June 2016
Dick Allen
rallen285@earthlink.net
rallen285@earthlink.net
Influenced by the example of Donald Hall, in 2001 I took early retirement from a college teaching endowed chair in order to write poems virtually full time, drive Hondas around America, study Zen, listen to bluegrass, and search for the nation’s best Chinese buffet. My new poetry collection, Zen Master Poems, will be published by Wisdom, Inc., in Summer, 2016 http://zenpoemszenphotosdickallen.net
Two Cranes
Not really knowing the difference between herons and cranes,
that summer we named the two birds that came to Boehmke’s Cove
(which were almost surely not cranes but herons
because of the way they flew with their heads drawn in
close to their bodies, and for their topknot crests of feathers)

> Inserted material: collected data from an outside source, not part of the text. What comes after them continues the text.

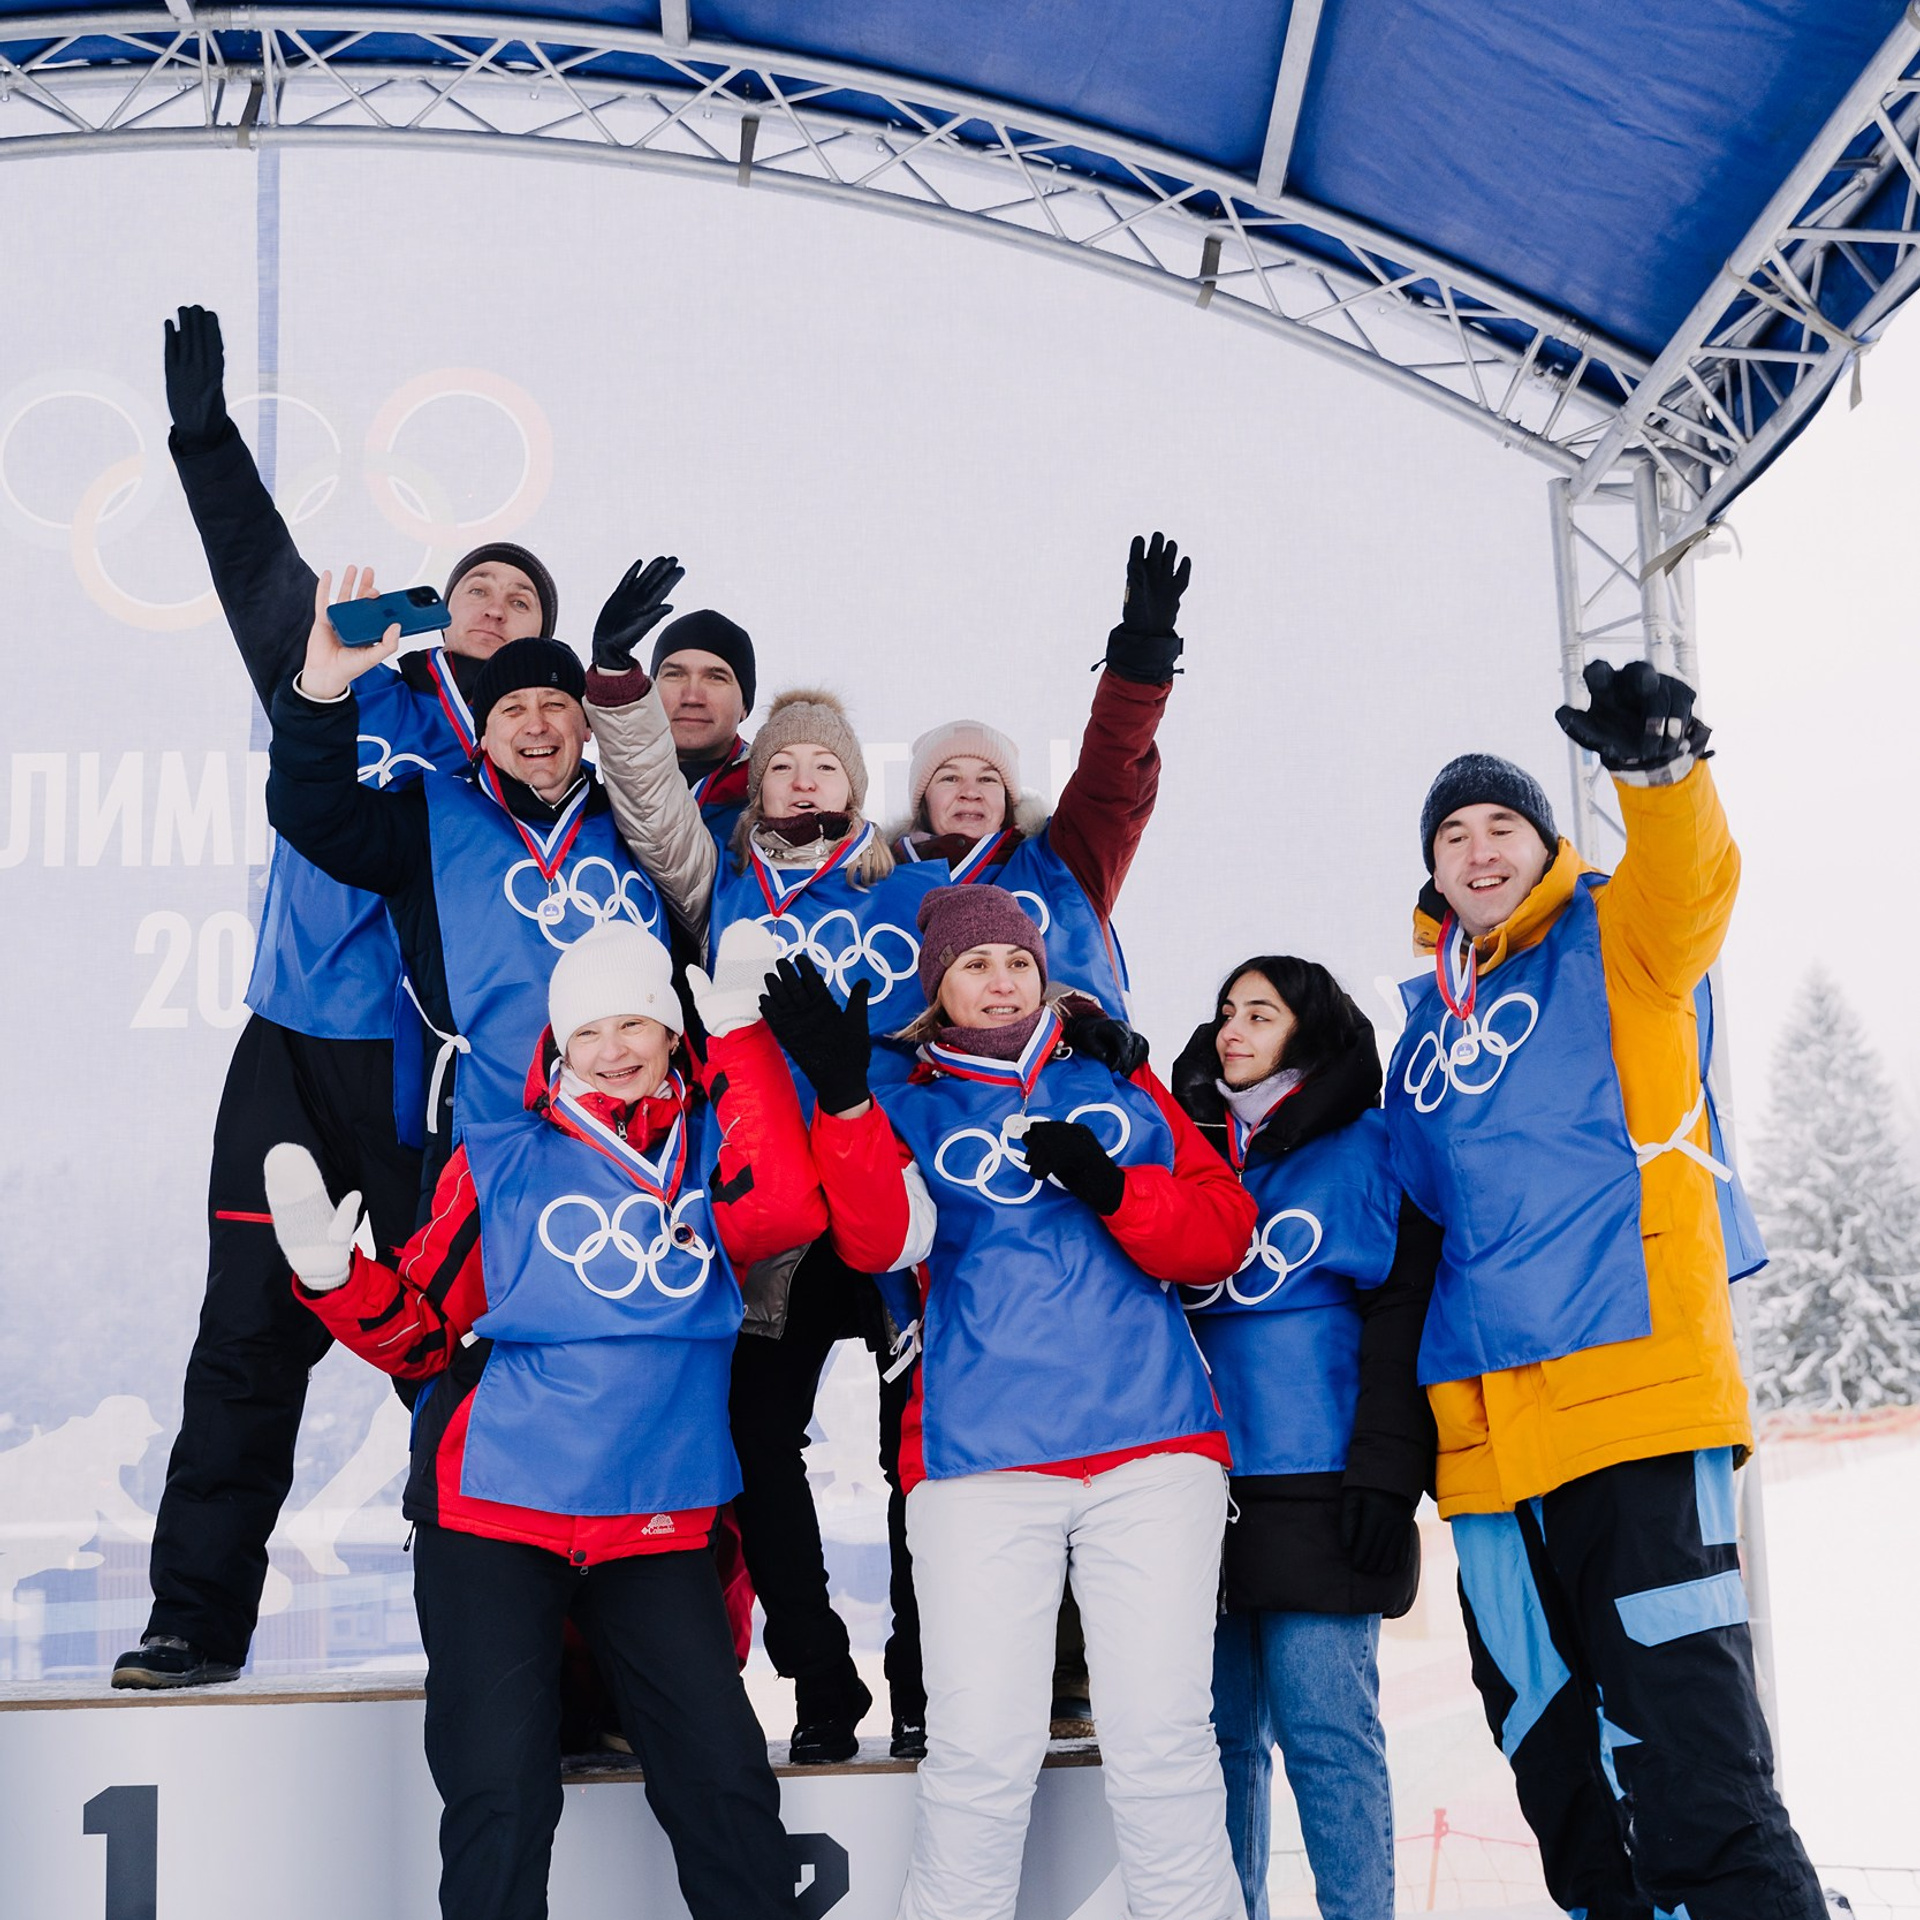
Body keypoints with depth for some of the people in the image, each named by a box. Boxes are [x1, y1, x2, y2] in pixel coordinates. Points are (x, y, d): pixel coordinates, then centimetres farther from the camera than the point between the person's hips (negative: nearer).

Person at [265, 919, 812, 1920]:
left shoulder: (710, 1150, 7)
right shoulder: (503, 1162, 4)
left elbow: (781, 1209, -17)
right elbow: (420, 1331, 6)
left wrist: (740, 1030, -14)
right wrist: (330, 1271, -12)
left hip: (656, 1526, 1)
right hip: (494, 1510, -1)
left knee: (725, 1779, 1)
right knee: (501, 1794, -3)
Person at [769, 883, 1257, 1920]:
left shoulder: (1119, 1087, 18)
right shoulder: (906, 1111, 13)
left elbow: (1223, 1231, 9)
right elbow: (881, 1239, -8)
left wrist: (1112, 1188, -9)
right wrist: (842, 1095, -22)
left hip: (1151, 1444, 1)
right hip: (980, 1455, -1)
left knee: (1162, 1736, -1)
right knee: (981, 1749, -5)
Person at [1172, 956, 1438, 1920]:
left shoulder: (1367, 1148, 4)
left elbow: (1403, 1317, -4)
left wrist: (1385, 1471, -13)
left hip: (1316, 1487, -5)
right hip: (1204, 1490, 5)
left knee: (1325, 1732, -6)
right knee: (1221, 1733, 7)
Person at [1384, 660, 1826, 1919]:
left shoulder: (1614, 945, 4)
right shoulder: (1430, 1031, 20)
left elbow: (1688, 881, -19)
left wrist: (1661, 767, -39)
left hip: (1636, 1396, -6)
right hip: (1487, 1428, 7)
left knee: (1686, 1757, -12)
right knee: (1556, 1761, 11)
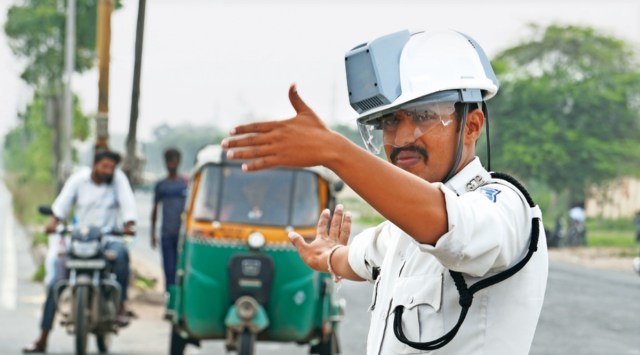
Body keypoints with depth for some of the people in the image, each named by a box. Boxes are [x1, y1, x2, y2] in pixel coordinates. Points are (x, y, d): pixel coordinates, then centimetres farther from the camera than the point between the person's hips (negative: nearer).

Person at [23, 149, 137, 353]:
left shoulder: (118, 178, -1)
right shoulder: (79, 179, 1)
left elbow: (127, 201, -10)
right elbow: (63, 201, -8)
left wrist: (129, 224, -28)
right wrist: (54, 220, -27)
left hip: (108, 238, -1)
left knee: (121, 253, -39)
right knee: (55, 283, -8)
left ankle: (121, 306, -25)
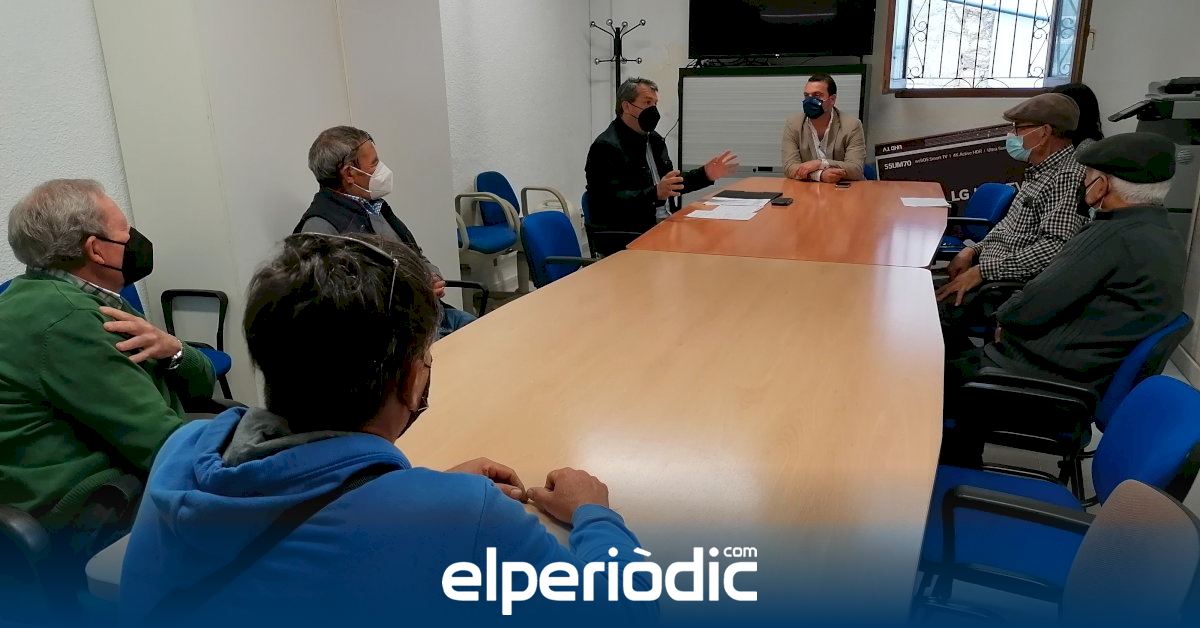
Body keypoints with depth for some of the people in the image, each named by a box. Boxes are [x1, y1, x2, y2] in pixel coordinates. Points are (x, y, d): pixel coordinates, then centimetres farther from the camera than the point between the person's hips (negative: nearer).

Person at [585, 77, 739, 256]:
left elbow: (673, 184, 24)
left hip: (663, 225, 9)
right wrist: (655, 194, -34)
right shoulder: (606, 147, -12)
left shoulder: (654, 139, 16)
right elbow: (612, 201, -22)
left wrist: (706, 174, 10)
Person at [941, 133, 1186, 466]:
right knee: (967, 362, 22)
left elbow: (1028, 309, -22)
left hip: (1041, 383, -10)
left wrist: (1003, 316, -2)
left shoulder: (1113, 238, -23)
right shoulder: (1167, 239, 8)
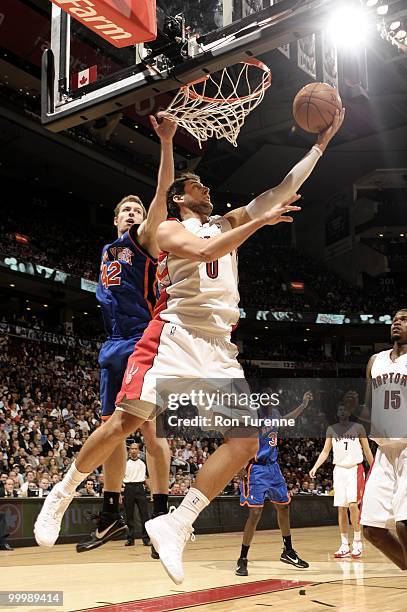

“Stephen Crane” and “Hart Crane.” Stephen Crane
was, I think now, a Great Blue Heron who always stood
day after day at the edge of Boehmke’s Cove,
utterly silent as blue snow lightly falling
on a dreamy Swede—waiting, observing, almost impossible
to see at twilight. Hart Crane was most surely
a Great Egret Heron, given to low croaking calls and sudden flights
across Thrushwood Lake at dawn or dusk, although
like Stephen, mateless. That summer,
the air rift with the Iraq War and the coming elections,
for moments of calm, we’d often find ourselves
at the living room window, gazing at Stephen or Hart
who likewise stayed motionless, gazing down
into the rippling water to detect some tiny movement
they might stab at with their pencil point sharp beaks,
or not. And sometimes, when our thoughts cleared,
we stepped back, we considered the sea and the sky,
we remembered the herons’ namesakes, the sad early deaths
of those young men who likewise saw through water.